• _Problem set_
a) In the blog post about shooting oneself in the foot, what does the term "half-cocked" mean?
b) Carry on writing the blog post about shooting oneself in the foot, starting after its final sentence.
#### Source extract ####
Saturday, September 02, 2006

Shooting Oneself In The Foot

Posted by on September 2nd, 2006 by DreadPirateYarr under Useless Reading, Blogging, General, Citizen Journalism at http://www.jackofallblogs.com/2006/09/02/shooting-oneself-in-the-foot/

Another of our bloggers recently wrote an article about her father shooting himself in the foot. I just had to know the whole story about this—and she was kind enough to oblige. Seems that this gentleman foolishly chose to use a loaded gun to learn gunslinger quickdraw methods, with one in the chamber. Not the best plan!

But how many of us go around like this? That’s where the term “half-cocked” came from. It means acting precipitously, without being certain of the facts, and referred to a practice by inexperienced or careless hunters who would half-cock their muskets, making them prone to going off easily.

I did this a few days ago, when I didn’t adequately check every single fact. Fortunately, the hole that resulted was only in my ego. How often do we all do this, and what impact does it have on the world around us? All the time, and sometimes a serious one. This can damage your most valuable online asset—your reputation. Or, in real life, it can make you look like a fool.
#### Provided information ####
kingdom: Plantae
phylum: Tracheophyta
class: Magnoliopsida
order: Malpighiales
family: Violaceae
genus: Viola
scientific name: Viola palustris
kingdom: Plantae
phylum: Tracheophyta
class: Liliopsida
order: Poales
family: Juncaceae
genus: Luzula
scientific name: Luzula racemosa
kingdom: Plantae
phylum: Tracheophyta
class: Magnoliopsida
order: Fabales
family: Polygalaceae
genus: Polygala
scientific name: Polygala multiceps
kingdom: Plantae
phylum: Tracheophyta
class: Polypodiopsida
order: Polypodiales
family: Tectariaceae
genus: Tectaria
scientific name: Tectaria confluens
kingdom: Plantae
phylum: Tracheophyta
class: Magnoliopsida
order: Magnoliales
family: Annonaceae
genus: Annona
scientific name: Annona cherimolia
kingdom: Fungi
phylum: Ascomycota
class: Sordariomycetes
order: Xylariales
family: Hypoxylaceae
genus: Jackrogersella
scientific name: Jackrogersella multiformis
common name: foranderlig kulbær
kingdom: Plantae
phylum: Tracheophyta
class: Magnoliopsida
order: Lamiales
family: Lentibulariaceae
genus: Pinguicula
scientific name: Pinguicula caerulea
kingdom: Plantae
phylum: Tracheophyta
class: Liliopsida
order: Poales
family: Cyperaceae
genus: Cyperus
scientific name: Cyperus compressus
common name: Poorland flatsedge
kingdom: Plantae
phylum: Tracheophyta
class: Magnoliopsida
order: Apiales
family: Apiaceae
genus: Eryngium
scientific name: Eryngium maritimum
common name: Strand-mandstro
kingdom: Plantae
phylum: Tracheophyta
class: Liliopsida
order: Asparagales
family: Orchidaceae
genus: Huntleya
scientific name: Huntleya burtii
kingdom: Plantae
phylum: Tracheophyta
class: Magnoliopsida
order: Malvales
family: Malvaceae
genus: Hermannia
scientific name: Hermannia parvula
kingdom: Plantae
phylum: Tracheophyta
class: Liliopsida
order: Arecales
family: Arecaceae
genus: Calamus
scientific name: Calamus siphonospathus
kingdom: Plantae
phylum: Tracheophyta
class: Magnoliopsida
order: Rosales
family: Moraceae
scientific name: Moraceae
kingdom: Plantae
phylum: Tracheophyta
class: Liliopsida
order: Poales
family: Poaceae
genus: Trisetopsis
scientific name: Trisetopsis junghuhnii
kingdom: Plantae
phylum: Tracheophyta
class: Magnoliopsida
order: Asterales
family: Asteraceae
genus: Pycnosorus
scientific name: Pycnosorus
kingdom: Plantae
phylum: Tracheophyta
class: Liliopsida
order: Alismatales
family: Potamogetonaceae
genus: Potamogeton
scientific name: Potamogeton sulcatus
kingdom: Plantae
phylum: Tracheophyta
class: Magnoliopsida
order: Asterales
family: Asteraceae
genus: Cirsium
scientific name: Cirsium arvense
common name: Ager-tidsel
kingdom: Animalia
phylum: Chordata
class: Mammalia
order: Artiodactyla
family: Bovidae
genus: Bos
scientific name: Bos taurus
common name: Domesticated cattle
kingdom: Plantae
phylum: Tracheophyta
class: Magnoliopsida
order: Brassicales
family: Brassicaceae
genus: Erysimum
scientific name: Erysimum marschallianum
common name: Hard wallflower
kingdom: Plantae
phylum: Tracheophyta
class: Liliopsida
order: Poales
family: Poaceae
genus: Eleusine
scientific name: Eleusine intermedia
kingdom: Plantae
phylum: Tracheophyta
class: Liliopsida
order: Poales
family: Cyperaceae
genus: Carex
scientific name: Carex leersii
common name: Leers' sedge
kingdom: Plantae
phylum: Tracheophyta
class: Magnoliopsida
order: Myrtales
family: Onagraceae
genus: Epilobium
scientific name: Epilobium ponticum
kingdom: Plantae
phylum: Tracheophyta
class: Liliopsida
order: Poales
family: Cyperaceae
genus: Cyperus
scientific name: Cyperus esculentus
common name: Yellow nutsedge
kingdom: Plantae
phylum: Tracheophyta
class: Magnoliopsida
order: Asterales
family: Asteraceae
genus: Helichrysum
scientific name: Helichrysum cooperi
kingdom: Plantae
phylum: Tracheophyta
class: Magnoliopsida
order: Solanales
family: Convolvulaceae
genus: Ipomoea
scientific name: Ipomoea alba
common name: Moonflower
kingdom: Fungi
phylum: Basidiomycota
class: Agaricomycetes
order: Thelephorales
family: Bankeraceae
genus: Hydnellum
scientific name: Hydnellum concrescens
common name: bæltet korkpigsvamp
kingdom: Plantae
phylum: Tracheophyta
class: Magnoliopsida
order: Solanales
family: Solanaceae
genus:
####
• _Answer list_
a) It means acting precipitously, without being certain of the facts.

b)
I do have a point, and I’m getting to it. I’m irked because not many people learn to question arguments—and it’s getting worse. I don’t know what’s going on in schools today, but I do know people are starting to listen to more emotional arguments instead of the facts. They’re also being inexcusably lazy; we have a vast repository of knowledge at our fingertips, and can look up just about anything with just a quick, well-constructed Google. But we don’t. If someone prints a claimed “fact,” we believe it.

This has recently blown up in our faces. We’ve seen faked photographs make it into Reuters and AP —fake photographs that may have affected worldwide perception of the Lebanon-Israel conflict. But it’s worse than that. You know those “factual” percentages and numbers from nonprofit organizations? A frighteningly large number of them are just made up. Plucked from the air.

For example FAIR —Fairness and Accuracy In Reporting, a self-proclaimed media watchdog—disseminated a statistic in 1993 that wife beating increases by 40% on Super Bowl Sunday. Not so, say any experts not quoting from FAIR’s own press release. FAiR’s primary source? Not a study—an unsourced caption in a book of photoessays.

Or NOW, the National Organization of Women, put forth a widely-quoted statistic that there are 150,000 deaths from anorexia nervosa per year. That statistic, tracked down, comes from the American Anorexia and Bulimia Association. They say it’s a misquote, and that they estimate that many people, mostly women and girls, suffer from the disease. The real number—less than a hundred deaths from these eating disorders per year. But the larger number has been disseminated in magazines and newspapers, by authors Naomi Wolf and Gloria Steinem (who was probably the origin of the misquote), and even, repeatedly, by Anne Landers.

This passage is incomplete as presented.